ここでこだわったのが、一緒に遊ぶという感覚。11人集めて「FIFA15」をプレイしたり、トッププレーヤーとのゲーム対戦を、横に実況者をつけて行なったりと、来場者が見る側ではなく一緒に参加する側として楽しめるようにした。アナログゲームの一環として麻雀を置いたが、「わざわざ幕張メッセまで来て麻雀をする人はいないだろう」と思っていたら、実際には大人気だったという話もある。
「闘会議」を開いたことで、ニコニコ動画でのアクティビティが活発化するという効果が見られたという。1カ月間で何日ログインしたかというデータを見ると、イベント前には月数回、ないし1日も来ていないという人のログイン日数が明らかに増えていた。伊豫田氏は「イベント結果を見たいだけならイベント後に数日アクセスすれば十分なはず。それ以上に見ているのは、ニコニコ動画が面白いと思って見てもらえている証拠」と語った。
今後の「闘会議」では、「ヒーローを作りたい」という。ゲーム大会のウメハラ氏、ゲーム実況のマックスむらい氏といった人を育てるため、賞金総額1億円以上のゲーム大会を開催しつつ、公式ゲーム実況番組を、毎日3時間、帯番組として放送するという。
みんなで同じことをするのが面白い
最後のテーマとして、伊豫田氏は「遊びとは何か」を語った。Wikipediaで遊びについて調べると、犬が遊んでいる写真がある。これを見ながら、「一緒に同じことをする、というのが原始的な遊び」と伊豫田氏は言う。

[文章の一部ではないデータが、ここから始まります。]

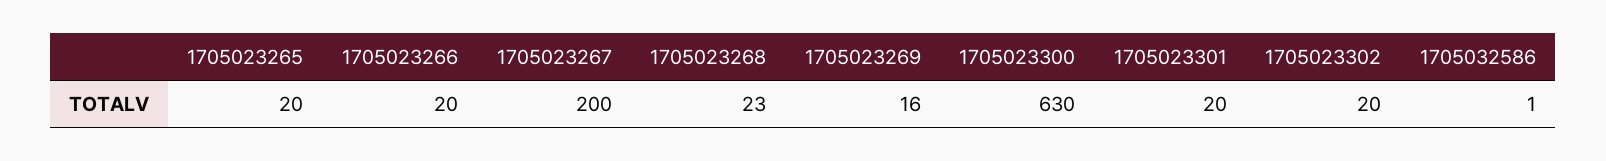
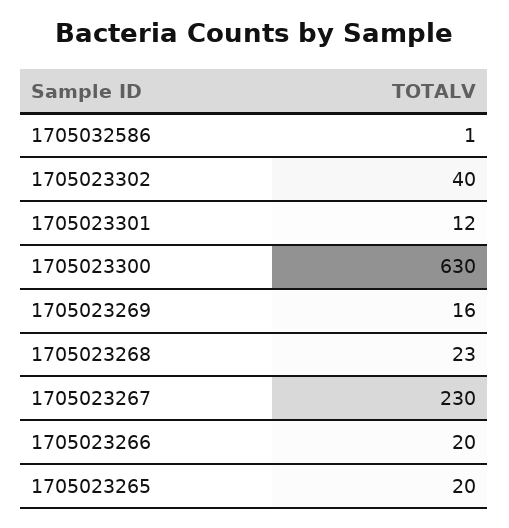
  {
    "1705023265": 20,
    "1705023266": 20,
-   "1705023267": 200,
+   "1705023267": 230,
    "1705023268": 23,
    "1705023269": 16,
    "1705023300": 630,
-   "1705023301": 20,
+   "1705023301": 12,
-   "1705023302": 20,
+   "1705023302": 40,
    "1705032586": 1
  }

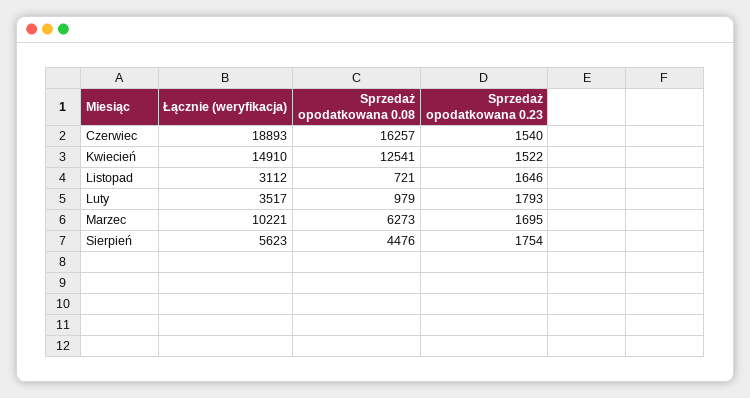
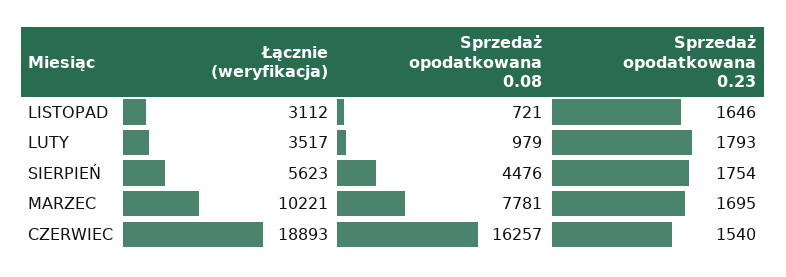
  {
    "Łącznie (weryfikacja)": {
      "Czerwiec": 18893,
-     "Kwiecień": 14910,
      "Listopad": 3112,
      "Luty": 3517,
      "Marzec": 10221,
      "Sierpień": 5623
    },
    "Sprzedaż opodatkowana 0.08": {
      "Czerwiec": 16257,
-     "Kwiecień": 12541,
      "Listopad": 721,
      "Luty": 979,
-     "Marzec": 6273,
+     "Marzec": 7781,
      "Sierpień": 4476
    },
    "Sprzedaż opodatkowana 0.23": {
      "Czerwiec": 1540,
-     "Kwiecień": 1522,
      "Listopad": 1646,
      "Luty": 1793,
      "Marzec": 1695,
      "Sierpień": 1754
    }
  }

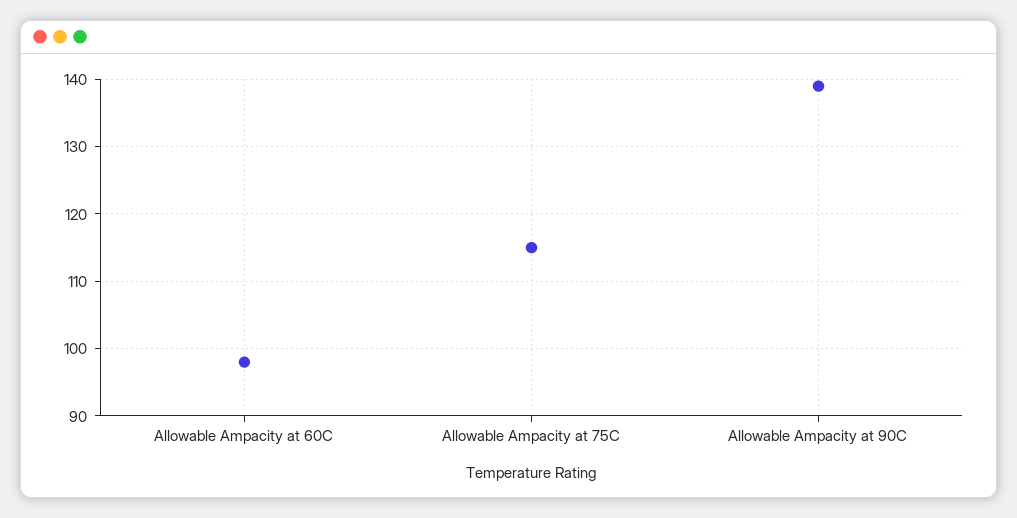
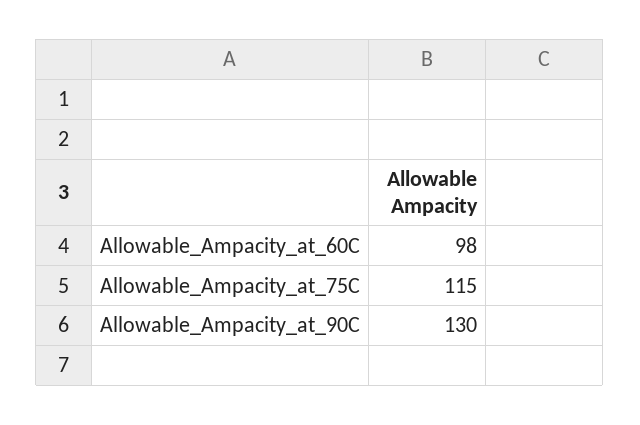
  {
    "Allowable Ampacity at 60C": 98,
    "Allowable Ampacity at 75C": 115,
-   "Allowable Ampacity at 90C": 139
+   "Allowable Ampacity at 90C": 130
  }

音楽のライブイベントでは、アーティストは遥か遠くにいて、その姿をモニターで見ながら歓声を上げている。それなら家で見ればよさそうなものだが、ライブはファンと共感するのが面白い。もしライブイベントで他の客がいなかったり、1万人分のSEが鳴っている中にいても、おそらく面白くない。伊豫田氏は「お客さんを躍らせる装置としてアーティストがいるだけ、というふうにも見える」とも言う。
ニコニコ生放送では、「8」を連続入力して拍手の代わりにするが、視聴者としては、他の視聴者と同じことを考えているのが嬉しさとして感じられる。また同じ曲で「歌ってみた」や「踊ってみた」の動画が投稿されることの根本には、「同じことをするのが面白いからだ」と分析。「あの場に加わりたい、同じことをしたいというのは自然な欲求。それがインターネットにおける遊びなのではないか」と語った。
これをゲームに置き換えると、あるゲームがあって、それを実況したり、イラストを描いたり、コスプレしたり、それを見る人がいたりする。そういう遊びに人々を巻き込むことで、好きな気持ちが感染していく。
伊豫田氏は、「niconicoはその輪の中心を拡充して、いろんな人が入れるようにしたい。ゲーム開発者は遊びを、真似したくなる何かを作っている。ゲームユーザーのための遊び場を一緒に作りませんか」と開発者達に呼びかけた。
ゲームと動画の関わり方というのは、著作権やネタバレなど難しい問題が立ちはだかるのは確か。しかしその関わり方というのは、動画を配信するという形だけではないということが、伊豫田氏の講演にあるメッセージの1つだと感じた。その具体例が「闘会議」ということになるが、他にもどんな策があるのか。この先の展開も期待して見ていきたい。